# What to produce
List every possible complication of percutaneous nephrostolithotomy named in the text on kidney stone surgery.

# Passage to read

= = = =

Percutaneous nephrostolithotomy involves treating kidney stones in the kidney by making a one-inch incision in the back and creating a tunnel through the kidney to the stone.
Through the tunnel the doctor uses a fiberoptic telescope (nephroscope) to either remove the stone or break it up into tiny pieces using a laser, ultrasound probe, or pneumatic device (jack-hammer).
After the procedure a tube is placed in the kidney (nephrostomy tube) and the ureter (stent) to drain the kidney and allow it to heal. The doctor will remove these after X-rays have shown that the kidney has healed and all the stones have been removed.
X-rays will be done on the day after surgery to confirm that all of the stones have been removed. If stones are still present then another procedure (2nd look) will be performed to remove any remaining fragments.
- Success rates: 70-99% depending on stone size and location
- Possible complications: Bleeding, infection, urinary injury, pneumothorax (air around the lung), adjacent organ injury
- Hospital stay and recovery: 1-2 day hospital stay with 2-4 weeks until back to full activity
Open Stone Surgery
Open stone surgery involves making an incision with a knife to remove stones. While this was the original form of treatment for all stones, today it comprises < 5% of all treatments for renal stones.

= = = =

# Supplied material

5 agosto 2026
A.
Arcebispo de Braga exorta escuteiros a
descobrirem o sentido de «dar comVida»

= = = =

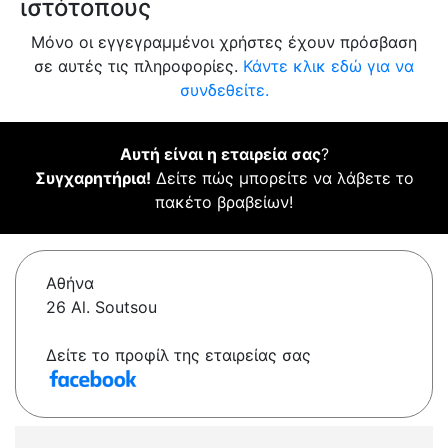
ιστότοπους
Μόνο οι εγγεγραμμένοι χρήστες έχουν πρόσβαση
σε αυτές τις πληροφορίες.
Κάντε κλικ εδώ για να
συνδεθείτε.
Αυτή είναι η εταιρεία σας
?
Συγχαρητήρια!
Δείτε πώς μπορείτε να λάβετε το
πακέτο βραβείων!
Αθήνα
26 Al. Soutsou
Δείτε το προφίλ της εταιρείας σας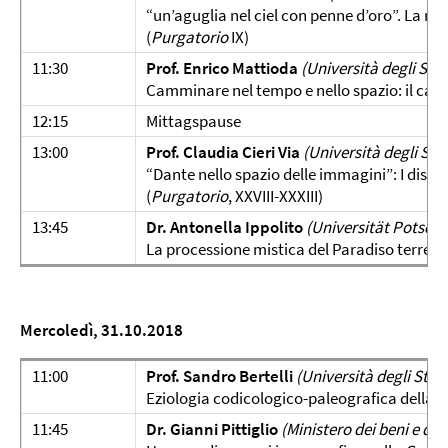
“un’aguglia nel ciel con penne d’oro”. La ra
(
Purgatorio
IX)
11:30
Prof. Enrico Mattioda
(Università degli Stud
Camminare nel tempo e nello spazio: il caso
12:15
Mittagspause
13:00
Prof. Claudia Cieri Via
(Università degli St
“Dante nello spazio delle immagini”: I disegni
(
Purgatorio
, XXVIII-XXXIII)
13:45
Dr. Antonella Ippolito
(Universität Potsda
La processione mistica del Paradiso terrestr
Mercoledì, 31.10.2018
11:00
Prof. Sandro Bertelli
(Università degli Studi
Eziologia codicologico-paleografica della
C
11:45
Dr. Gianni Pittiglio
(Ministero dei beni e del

= = = =

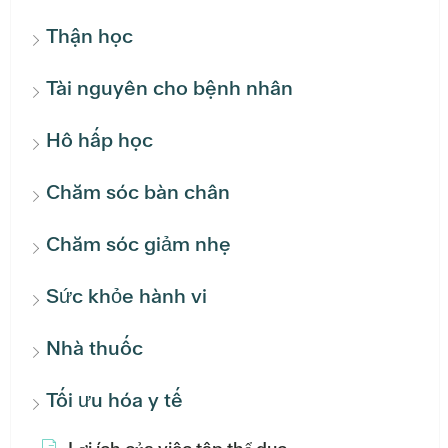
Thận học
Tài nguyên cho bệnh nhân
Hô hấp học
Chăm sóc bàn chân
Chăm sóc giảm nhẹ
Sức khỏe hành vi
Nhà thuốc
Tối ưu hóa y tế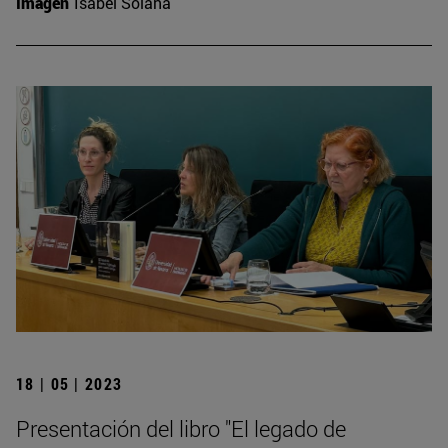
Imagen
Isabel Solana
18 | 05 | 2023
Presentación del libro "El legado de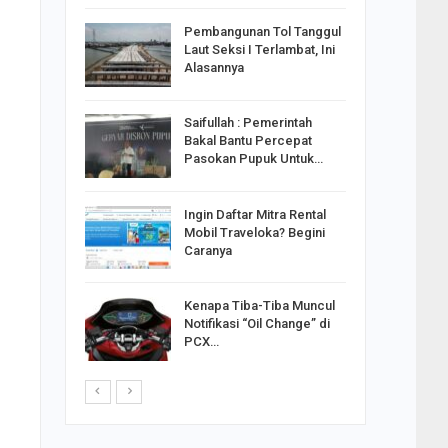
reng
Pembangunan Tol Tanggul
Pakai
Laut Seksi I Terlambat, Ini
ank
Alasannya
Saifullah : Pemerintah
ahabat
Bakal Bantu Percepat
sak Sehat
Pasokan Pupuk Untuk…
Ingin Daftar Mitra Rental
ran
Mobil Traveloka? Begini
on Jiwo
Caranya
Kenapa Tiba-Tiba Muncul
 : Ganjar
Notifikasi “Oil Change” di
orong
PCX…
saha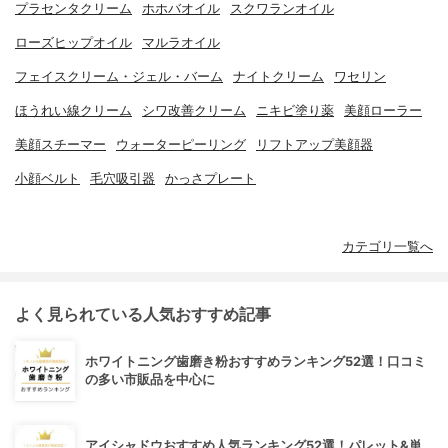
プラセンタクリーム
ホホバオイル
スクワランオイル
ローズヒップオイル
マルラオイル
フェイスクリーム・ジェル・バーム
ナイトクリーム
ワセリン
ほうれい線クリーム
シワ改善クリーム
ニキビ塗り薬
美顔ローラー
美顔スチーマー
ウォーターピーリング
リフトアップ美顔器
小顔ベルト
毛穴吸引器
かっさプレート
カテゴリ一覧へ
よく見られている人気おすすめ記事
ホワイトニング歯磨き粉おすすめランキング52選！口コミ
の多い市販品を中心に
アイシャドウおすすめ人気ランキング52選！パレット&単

= = = =

# Response for this exercise
Bleeding, infection, urinary injury, pneumothorax (air around the lung), and adjacent organ injury.